Iranian Hackers Hijacked Emails of High-Level Israeli, US Officials
Iranian hackers targeted the emails of senior Israeli and American officials and executives, including former foreign minister Tzipi Livni and a former US ambassador to Israel, according to the Israeli cybersecurity firm Check Point.
Check Point was alerted to the hacking attempts by Livni after she received a number of suspicious emails from an email address belonging to a well-known former major general in the IDF who served in a highly sensitive position. The emails were written in somewhat broken Hebrew.
The first email contained a link to a file that the attacker asked her to open and read. When she delayed doing so, the attacker urged her several times to open the file using her email password, prompting her suspicions.
After meeting with the former major general and confirming that he had never sent any such emails to her, she asked Check Point to investigate the incident.
In another case found by Check Point, the Iranian hackers impersonated an American diplomat who had previously served as the US ambassador to Israel in order to target a chairperson of one of Israel's leading security think tanks.

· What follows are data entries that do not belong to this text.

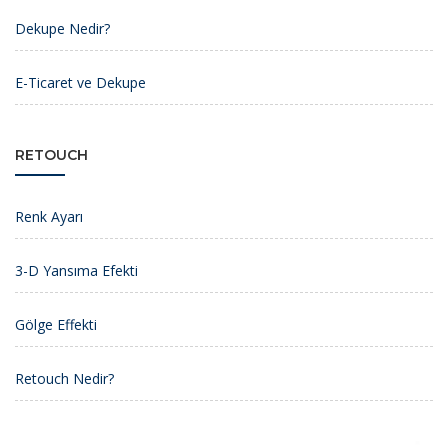
Dekupe Nedir?
E-Ticaret ve Dekupe
RETOUCH
Renk Ayarı
3-D Yansıma Efekti
Gölge Effekti
Retouch Nedir?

The emails by the hackers were also written in broken English.
The hackers created a fake URL shortener service called Litby.us in order to carry out their attacks. The fake service doesn't function and if you try to create a new short URL it asks you to register for the service and send an email. The shortened links sent to the targets were personalized for each target, leading to phishing pages – which pretend to be a trusted entity meant to trick targets into revealing sensitive information – also personalized for each target. The phishing pages asked users for their account ID followed by an SMS code verification page.
Check Point suspects that once victims enter their account ID, the phishing backend server would send a password recovery request to Yahoo and the hackers would use the authentication code to gain access to the victim's inbox.
The attackers also used the legitimate service validation.com to steal identity documents from some of the victims. Check Point's analysis found an indication that the attacker obtained the scan of the passport of a high-end target.
Check Point also found that the attackers used a Gmail account to impersonate a professor from the Jerusalem Institute for Strategy and Security (JISS).
The Israeli cybersecurity firm linked the attack to an Iranian-backed entity because its primary targets were Israeli officials and because a comment in the source code of the phishing page included a domain that has been used by an Iranian hacker group called Phosphorus. (INN / VFI News)
“God, we ask that you defend Israeli and American officials from cyber attacks and from attacks of any kind.”